[Data records]
+ + + +
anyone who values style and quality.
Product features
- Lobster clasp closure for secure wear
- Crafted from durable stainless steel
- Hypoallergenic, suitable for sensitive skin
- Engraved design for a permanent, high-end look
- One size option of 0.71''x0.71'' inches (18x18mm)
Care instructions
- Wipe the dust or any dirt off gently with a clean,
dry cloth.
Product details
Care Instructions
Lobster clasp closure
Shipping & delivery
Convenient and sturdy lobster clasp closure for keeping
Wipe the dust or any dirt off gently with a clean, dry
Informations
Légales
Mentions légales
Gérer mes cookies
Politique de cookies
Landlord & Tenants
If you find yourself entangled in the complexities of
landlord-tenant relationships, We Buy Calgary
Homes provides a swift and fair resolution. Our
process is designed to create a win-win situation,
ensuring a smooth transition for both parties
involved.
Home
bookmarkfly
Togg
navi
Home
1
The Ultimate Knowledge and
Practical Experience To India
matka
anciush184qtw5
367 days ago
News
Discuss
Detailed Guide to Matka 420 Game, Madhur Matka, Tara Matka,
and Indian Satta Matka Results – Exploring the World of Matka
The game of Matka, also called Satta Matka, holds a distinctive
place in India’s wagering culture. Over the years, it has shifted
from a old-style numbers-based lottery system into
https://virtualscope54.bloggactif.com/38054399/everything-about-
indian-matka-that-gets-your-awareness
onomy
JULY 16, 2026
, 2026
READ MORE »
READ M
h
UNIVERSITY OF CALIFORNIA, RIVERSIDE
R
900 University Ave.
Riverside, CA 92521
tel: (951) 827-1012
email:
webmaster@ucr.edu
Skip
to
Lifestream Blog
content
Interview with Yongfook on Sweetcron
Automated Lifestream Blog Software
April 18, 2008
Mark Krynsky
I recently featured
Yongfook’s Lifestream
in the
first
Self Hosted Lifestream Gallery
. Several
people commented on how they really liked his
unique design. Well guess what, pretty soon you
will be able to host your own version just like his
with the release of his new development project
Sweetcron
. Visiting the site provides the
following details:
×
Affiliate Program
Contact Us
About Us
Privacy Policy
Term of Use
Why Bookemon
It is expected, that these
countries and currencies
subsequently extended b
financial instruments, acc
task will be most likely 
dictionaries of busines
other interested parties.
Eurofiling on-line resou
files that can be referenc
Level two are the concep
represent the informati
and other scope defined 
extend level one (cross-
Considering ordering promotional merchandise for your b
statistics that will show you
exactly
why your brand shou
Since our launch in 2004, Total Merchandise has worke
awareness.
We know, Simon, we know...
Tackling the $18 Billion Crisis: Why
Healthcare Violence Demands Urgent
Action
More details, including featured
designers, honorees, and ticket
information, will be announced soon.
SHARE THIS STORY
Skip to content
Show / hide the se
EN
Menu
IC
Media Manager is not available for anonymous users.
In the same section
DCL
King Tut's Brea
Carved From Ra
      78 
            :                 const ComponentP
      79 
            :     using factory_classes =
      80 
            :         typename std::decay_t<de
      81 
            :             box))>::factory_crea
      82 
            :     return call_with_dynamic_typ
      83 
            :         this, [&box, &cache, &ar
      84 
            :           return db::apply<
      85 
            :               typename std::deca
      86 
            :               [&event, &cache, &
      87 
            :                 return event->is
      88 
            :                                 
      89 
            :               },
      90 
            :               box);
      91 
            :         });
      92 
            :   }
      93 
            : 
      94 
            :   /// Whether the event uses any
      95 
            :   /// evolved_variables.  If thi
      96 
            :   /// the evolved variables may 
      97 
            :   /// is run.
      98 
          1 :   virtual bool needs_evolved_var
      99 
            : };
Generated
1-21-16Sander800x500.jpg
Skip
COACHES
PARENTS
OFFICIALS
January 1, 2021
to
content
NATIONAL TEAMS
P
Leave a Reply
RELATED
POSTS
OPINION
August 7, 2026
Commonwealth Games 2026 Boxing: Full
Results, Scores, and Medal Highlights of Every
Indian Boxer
+ + + +
> [Problem statement]:
Write out every line of the records exactly.

> [Exercise output]:
anyone who values style and quality.
Product features
- Lobster clasp closure for secure wear
- Crafted from durable stainless steel
- Hypoallergenic, suitable for sensitive skin
- Engraved design for a permanent, high-end look
- One size option of 0.71''x0.71'' inches (18x18mm)
Care instructions
- Wipe the dust or any dirt off gently with a clean,
dry cloth.
Product details
Care Instructions
Lobster clasp closure
Shipping & delivery
Convenient and sturdy lobster clasp closure for keeping
Wipe the dust or any dirt off gently with a clean, dry
Informations
Légales
Mentions légales
Gérer mes cookies
Politique de cookies
Landlord & Tenants
If you find yourself entangled in the complexities of
landlord-tenant relationships, We Buy Calgary
Homes provides a swift and fair resolution. Our
process is designed to create a win-win situation,
ensuring a smooth transition for both parties
involved.
Home
bookmarkfly
Togg
navi
Home
1
The Ultimate Knowledge and
Practical Experience To India
matka
anciush184qtw5
367 days ago
News
Discuss
Detailed Guide to Matka 420 Game, Madhur Matka, Tara Matka,
and Indian Satta Matka Results – Exploring the World of Matka
The game of Matka, also called Satta Matka, holds a distinctive
place in India’s wagering culture. Over the years, it has shifted
from a old-style numbers-based lottery system into
https://virtualscope54.bloggactif.com/38054399/everything-about-
indian-matka-that-gets-your-awareness
onomy
JULY 16, 2026
, 2026
READ MORE »
READ M
h
UNIVERSITY OF CALIFORNIA, RIVERSIDE
R
900 University Ave.
Riverside, CA 92521
tel: (951) 827-1012
email:
webmaster@ucr.edu
Skip
to
Lifestream Blog
content
Interview with Yongfook on Sweetcron
Automated Lifestream Blog Software
April 18, 2008
Mark Krynsky
I recently featured
Yongfook’s Lifestream
in the
first
Self Hosted Lifestream Gallery
. Several
people commented on how they really liked his
unique design. Well guess what, pretty soon you
will be able to host your own version just like his
with the release of his new development project
Sweetcron
. Visiting the site provides the
following details:
×
Affiliate Program
Contact Us
About Us
Privacy Policy
Term of Use
Why Bookemon
It is expected, that these
countries and currencies
subsequently extended b
financial instruments, acc
task will be most likely 
dictionaries of busines
other interested parties.
Eurofiling on-line resou
files that can be referenc
Level two are the concep
represent the informati
and other scope defined 
extend level one (cross-
Considering ordering promotional merchandise for your b
statistics that will show you
exactly
why your brand shou
Since our launch in 2004, Total Merchandise has worke
awareness.
We know, Simon, we know...
Tackling the $18 Billion Crisis: Why
Healthcare Violence Demands Urgent
Action
More details, including featured
designers, honorees, and ticket
information, will be announced soon.
SHARE THIS STORY
Skip to content
Show / hide the se
EN
Menu
IC
Media Manager is not available for anonymous users.
In the same section
DCL
King Tut's Brea
Carved From Ra
      78 
            :                 const ComponentP
      79 
            :     using factory_classes =
      80 
            :         typename std::decay_t<de
      81 
            :             box))>::factory_crea
      82 
            :     return call_with_dynamic_typ
      83 
            :         this, [&box, &cache, &ar
      84 
            :           return db::apply<
      85 
            :               typename std::deca
      86 
            :               [&event, &cache, &
      87 
            :                 return event->is
      88 
            :                                 
      89 
            :               },
      90 
            :               box);
      91 
            :         });
      92 
            :   }
      93 
            : 
      94 
            :   /// Whether the event uses any
      95 
            :   /// evolved_variables.  If thi
      96 
            :   /// the evolved variables may 
      97 
            :   /// is run.
      98 
          1 :   virtual bool needs_evolved_var
      99 
            : };
Generated
1-21-16Sander800x500.jpg
Skip
COACHES
PARENTS
OFFICIALS
January 1, 2021
to
content
NATIONAL TEAMS
P
Leave a Reply
RELATED
POSTS
OPINION
August 7, 2026
Commonwealth Games 2026 Boxing: Full
Results, Scores, and Medal Highlights of Every
Indian Boxer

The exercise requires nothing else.